We come now to the question whether the jury in the present case should have been allowed to determine whether respondents, engaged in the daily business of selling intoxicants for consumption on their premises, could reasonably have foreseen or anticipated that their sale of intoxicants to Payonk, whom they knew or should have known to be a minor and whom they knew or should have known to be actually, apparently and obviously intoxicated, might result in injury to appellants; and whether the conduct of respondents in so acting fell below that of a person of ordinary prudence acting under the same circumstances and conditions.
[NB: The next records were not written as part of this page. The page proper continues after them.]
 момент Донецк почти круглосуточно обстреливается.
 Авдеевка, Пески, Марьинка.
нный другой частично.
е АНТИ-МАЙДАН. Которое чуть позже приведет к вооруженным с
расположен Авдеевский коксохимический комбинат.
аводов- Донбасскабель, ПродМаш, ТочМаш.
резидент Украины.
In Nagel v. Hammond, supra, it was held that

" 'where the evidence on material facts is conflicting, or where on undisputed facts reasonable and fairminded men may differ as to the inferences and conclusions to be drawn, or where different conclusions might reasonably be reached by different minds, the question of negligence ... and proximate cause is one of fact to be submitted to the jury and not a question of law for the court; if, upon all the facts and circumstances, there is a reasonable chance or likelihood of the conclusions of reasonable men differing, the question is one for the jury.' " 90 Idaho 96, 102, 408 P.2d 468, 472 (1965), quoting from Stowers v. Union Pac. R. Co., 72 Idaho 87, 237 P.2d 1041 (1951).

The Oregon Supreme Court, faced with an appeal from a judgment of involuntary nonsuit in Kirby v. Sonville, supra, framed the central issue as

" 'whether plaintiff's injury and the manner of its occurrence (were) so highly unusual that we can say as a matter of law that a reasonable man, making an inventory of the possibilities of harm which his conduct might produce, would not have reasonably expected the injury to occur.' " 594 P.2d at 822, quoting from Stewart v. Jefferson Plywood Co., 469 P.2d 783 (Or.1970).

In the present case, it is alleged (1) that respondents liquor vendors 1 sold further intoxicants to a minor at a time when he was already actually, apparently and obviously intoxicated, with actual or constructive knowledge of the minor consumer's age and condition; and (2) that such conduct on the part of respondents constituted an actionable breach of the general duty owed appellants, as members of society, to use reasonable care to avoid injury to others in a situation in which injury was foreseeable should respondents fail to use such care.